Formulare sollten Eingaben serverseitig validieren, gegen Spam abgesichert sein und nur die Daten erheben, die tatsächlich benötigt werden. Ein Captcha kann automatisierten Missbrauch reduzieren, ist aber nicht die einzige Option und muss mit Anforderungen an Barrierefreiheit und Datenschutz abgewogen werden. Rate Limits, Plausibilitätsprüfungen und saubere Fehlerbehandlung sind oft mindestens genauso wirksam.
APIs benötigen eine eindeutige Authentifizierung, minimale Berechtigungen und ein nachvollziehbares Berechtigungskonzept. Geheimnisse wie Tokens oder API-Keys gehören nicht in öffentlich zugängliche Quelltexte, CMS-Inhalte oder Frontend-Bundles. Bei Integrationen mit CRM, Newsletter-Systemen oder Bewerbungsportalen sollte zudem klar sein, welche Daten in welche Richtung fließen und wie Fehler protokolliert werden.
In der Entwicklung helfen verbindliche Code-Reviews, automatisierte Tests und ein klarer Deployment-Prozess. Änderungen direkt auf dem Live-System vorzunehmen, spart kurzfristig Zeit, macht Fehler aber schwerer nachvollziehbar und zurückrollbar.
Monitoring schafft Handlungsfähigkeit
Viele Sicherheitsvorfälle werden nicht beim Angriff, sondern erst Tage oder Wochen später bemerkt. Unerklärliche Weiterleitungen, neue Benutzerkonten, ungewöhnliche Serverlast oder veränderte Dateien sind Warnsignale. Monitoring und aussagekräftige Logs schaffen die Grundlage, solche Auffälligkeiten rechtzeitig zu erkennen.
Protokolliert werden sollten unter anderem fehlgeschlagene Login-Versuche, Änderungen an Benutzerrechten, Systemfehler, Zugriffe auf sensible Bereiche und wichtige Deployments. Logs müssen so aufbewahrt werden, dass sie im Vorfall noch verfügbar sind. Wer sie täglich nur überschreibt, verliert im entscheidenden Moment die Spurenanalyse.

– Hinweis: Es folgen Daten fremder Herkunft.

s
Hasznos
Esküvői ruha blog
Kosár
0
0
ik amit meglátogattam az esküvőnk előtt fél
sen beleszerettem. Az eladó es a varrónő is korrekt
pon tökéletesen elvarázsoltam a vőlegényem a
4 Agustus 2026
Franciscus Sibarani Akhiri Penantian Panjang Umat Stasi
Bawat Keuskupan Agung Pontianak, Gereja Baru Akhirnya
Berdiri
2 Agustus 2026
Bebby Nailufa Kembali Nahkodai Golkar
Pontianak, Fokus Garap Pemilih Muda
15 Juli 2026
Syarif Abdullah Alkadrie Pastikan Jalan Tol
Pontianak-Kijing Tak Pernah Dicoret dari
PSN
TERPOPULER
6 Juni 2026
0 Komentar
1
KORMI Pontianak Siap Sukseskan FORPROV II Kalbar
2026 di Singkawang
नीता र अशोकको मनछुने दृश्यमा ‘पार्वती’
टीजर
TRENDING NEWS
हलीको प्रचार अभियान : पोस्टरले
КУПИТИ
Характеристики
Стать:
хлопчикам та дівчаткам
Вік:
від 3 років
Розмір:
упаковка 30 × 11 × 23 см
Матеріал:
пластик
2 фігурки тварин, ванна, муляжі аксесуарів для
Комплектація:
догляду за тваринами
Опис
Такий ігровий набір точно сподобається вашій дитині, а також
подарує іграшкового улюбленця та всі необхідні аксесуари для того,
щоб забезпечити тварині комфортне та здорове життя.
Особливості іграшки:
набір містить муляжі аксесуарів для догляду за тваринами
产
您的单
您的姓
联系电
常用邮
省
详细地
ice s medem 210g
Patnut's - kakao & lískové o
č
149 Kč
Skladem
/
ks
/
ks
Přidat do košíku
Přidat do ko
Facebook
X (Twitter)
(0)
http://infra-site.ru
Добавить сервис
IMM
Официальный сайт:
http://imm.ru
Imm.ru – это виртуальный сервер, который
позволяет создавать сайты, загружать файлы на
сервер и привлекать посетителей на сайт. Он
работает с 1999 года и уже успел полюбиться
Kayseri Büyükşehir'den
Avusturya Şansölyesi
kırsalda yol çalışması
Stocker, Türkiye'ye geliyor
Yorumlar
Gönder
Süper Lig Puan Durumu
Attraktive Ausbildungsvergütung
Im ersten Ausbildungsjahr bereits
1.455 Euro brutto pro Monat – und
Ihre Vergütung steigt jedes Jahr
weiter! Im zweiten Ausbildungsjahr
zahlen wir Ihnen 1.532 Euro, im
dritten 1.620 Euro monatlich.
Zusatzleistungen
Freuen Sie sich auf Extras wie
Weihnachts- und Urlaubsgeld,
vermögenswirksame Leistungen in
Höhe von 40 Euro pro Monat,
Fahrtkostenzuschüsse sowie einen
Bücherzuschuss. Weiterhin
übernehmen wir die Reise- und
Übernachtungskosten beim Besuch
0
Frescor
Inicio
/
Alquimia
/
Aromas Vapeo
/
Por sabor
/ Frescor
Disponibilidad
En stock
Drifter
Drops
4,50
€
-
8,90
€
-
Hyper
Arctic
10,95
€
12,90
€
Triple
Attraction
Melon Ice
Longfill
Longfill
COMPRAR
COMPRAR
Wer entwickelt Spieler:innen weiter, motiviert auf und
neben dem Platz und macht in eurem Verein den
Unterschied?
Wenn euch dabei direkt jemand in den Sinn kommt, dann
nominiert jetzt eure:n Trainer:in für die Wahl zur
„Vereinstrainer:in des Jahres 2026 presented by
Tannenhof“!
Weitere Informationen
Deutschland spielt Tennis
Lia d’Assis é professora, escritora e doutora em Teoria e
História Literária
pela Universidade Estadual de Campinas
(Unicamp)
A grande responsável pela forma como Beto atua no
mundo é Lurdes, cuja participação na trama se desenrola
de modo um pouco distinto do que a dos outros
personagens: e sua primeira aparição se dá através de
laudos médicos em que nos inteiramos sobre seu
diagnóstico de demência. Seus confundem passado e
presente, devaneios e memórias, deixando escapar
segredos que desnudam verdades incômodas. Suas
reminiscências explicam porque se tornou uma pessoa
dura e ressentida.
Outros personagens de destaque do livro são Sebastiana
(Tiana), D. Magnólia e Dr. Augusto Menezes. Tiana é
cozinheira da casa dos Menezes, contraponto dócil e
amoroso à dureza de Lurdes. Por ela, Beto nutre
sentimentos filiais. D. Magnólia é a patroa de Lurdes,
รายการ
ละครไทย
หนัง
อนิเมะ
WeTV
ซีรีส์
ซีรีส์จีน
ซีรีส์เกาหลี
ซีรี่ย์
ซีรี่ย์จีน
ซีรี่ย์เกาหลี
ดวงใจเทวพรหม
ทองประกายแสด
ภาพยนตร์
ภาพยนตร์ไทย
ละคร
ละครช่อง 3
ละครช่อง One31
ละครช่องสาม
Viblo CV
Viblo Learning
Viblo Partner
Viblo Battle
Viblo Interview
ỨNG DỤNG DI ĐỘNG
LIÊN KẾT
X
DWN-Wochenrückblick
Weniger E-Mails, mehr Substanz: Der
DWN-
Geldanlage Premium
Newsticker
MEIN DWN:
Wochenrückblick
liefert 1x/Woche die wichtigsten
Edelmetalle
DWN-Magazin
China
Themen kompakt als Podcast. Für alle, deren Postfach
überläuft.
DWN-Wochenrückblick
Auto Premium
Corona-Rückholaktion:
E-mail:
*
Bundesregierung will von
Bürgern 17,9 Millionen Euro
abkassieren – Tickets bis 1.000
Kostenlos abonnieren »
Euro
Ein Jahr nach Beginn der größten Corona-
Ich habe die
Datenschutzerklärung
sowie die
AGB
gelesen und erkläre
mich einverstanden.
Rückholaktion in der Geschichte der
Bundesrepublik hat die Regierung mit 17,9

Ein Notfallplan muss nicht kompliziert sein, aber er sollte existieren. Er benennt Ansprechpartner, enthält Zugänge zu Hosting und Domainverwaltung, definiert die Kommunikationswege und beschreibt die ersten Schritte: Zugang sperren, System isolieren, Beweise sichern, Ursache prüfen, bereinigen und kontrolliert wieder in Betrieb nehmen. Bei personenbezogenen Daten können zusätzlich datenschutzrechtliche Melde- und Informationspflichten entstehen.
Sicherheit als Teil der langfristigen Website-Betreuung
Die Website-Sicherheit zu erhöhen bedeutet nicht, jedes denkbare Risiko mit maximalem Aufwand abzusichern. Es bedeutet, Schutzmaßnahmen am tatsächlichen Risiko, an den Daten und an der Bedeutung der Website für das Unternehmen auszurichten. Ein Redaktionssystem mit mehreren Standorten, Schnittstellen und Nutzerrollen braucht andere Prozesse als eine schlanke Kampagnenseite.
Entscheidend ist die Regelmäßigkeit: Updates prüfen, Rechte bereinigen, Backups testen, Auffälligkeiten beobachten und technische Schulden nicht jahrelang verschieben. So wird Sicherheit von einer reaktiven Reparaturaufgabe zu einem planbaren Teil der Webentwicklung und Betreuung.
Eine gute Sicherheitsstrategie bleibt dabei verständlich und überprüfbar. Wenn Zuständigkeiten, technische Maßnahmen und Notfallwege dokumentiert sind, kann ein Unternehmen auch unter Zeitdruck besonnen handeln - und seine Website langfristig als verlässliche digitale Grundlage nutzen.